The problem
Run through the records and, wherever a line holds the word "並驗證它會傳回", return that line.

··· Input ···

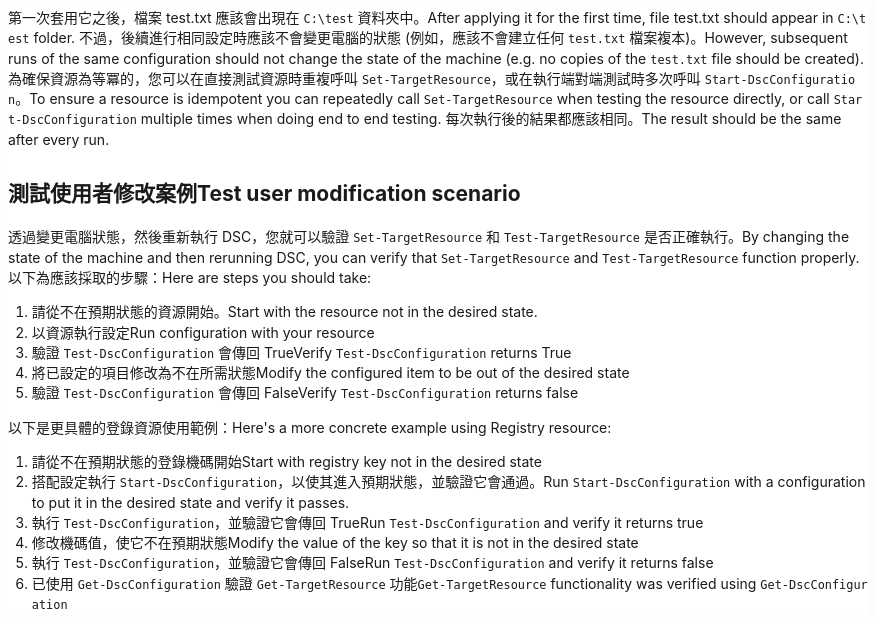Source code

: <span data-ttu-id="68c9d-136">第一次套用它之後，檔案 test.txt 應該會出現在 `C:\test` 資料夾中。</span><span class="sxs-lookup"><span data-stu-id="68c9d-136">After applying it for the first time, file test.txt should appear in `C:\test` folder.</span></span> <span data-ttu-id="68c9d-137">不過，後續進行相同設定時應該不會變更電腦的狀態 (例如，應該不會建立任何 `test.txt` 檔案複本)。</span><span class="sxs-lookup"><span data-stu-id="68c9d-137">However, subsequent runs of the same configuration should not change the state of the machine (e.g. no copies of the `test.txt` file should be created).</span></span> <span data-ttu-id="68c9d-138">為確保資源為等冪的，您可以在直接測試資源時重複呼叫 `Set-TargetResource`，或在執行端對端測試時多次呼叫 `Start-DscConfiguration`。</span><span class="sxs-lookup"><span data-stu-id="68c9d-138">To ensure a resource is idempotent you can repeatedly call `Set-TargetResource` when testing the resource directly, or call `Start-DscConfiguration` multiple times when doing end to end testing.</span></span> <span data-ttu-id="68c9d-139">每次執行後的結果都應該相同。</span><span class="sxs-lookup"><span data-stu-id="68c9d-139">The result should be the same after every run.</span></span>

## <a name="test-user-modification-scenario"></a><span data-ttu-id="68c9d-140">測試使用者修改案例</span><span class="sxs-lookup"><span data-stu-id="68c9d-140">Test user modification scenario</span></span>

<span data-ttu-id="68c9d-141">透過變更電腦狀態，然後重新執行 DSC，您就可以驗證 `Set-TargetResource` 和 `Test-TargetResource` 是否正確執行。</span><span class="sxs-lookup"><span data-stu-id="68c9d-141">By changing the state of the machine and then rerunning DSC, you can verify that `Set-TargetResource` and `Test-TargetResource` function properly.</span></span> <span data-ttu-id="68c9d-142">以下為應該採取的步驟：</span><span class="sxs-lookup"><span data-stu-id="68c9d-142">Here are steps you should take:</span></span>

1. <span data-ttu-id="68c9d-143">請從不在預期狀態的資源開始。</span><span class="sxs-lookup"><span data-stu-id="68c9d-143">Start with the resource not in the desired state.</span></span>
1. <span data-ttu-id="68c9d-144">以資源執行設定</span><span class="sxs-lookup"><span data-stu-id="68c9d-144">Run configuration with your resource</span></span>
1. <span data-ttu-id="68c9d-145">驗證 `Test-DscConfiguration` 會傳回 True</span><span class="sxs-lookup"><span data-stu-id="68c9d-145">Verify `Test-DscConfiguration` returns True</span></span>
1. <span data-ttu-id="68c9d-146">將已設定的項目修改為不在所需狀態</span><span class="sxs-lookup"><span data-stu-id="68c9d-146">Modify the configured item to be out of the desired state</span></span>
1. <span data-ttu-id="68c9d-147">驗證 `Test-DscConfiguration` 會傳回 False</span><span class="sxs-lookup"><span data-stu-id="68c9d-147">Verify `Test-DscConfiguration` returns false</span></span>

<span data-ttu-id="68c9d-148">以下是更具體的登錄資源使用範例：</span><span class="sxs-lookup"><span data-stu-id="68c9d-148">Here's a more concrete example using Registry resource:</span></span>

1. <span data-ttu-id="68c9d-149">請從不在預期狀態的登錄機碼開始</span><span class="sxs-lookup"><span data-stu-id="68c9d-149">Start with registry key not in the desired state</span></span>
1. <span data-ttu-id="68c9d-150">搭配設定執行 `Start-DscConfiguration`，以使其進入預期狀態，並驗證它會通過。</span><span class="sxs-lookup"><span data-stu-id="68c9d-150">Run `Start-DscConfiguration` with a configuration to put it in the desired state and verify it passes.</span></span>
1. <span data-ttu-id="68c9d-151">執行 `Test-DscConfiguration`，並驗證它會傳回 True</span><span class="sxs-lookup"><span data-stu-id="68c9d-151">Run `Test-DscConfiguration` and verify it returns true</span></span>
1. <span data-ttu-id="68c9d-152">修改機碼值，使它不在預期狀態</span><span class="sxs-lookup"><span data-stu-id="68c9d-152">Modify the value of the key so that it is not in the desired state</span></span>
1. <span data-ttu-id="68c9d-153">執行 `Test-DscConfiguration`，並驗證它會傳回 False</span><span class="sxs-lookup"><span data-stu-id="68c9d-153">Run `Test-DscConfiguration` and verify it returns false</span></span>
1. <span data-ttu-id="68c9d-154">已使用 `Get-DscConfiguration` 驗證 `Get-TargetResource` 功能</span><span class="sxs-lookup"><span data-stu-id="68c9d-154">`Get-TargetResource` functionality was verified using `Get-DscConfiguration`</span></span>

···

Answer section
1. <span data-ttu-id="68c9d-151">執行 `Test-DscConfiguration`，並驗證它會傳回 True</span><span class="sxs-lookup"><span data-stu-id="68c9d-151">Run `Test-DscConfiguration` and verify it returns true</span></span>
1. <span data-ttu-id="68c9d-153">執行 `Test-DscConfiguration`，並驗證它會傳回 False</span><span class="sxs-lookup"><span data-stu-id="68c9d-153">Run `Test-DscConfiguration` and verify it returns false</span></span>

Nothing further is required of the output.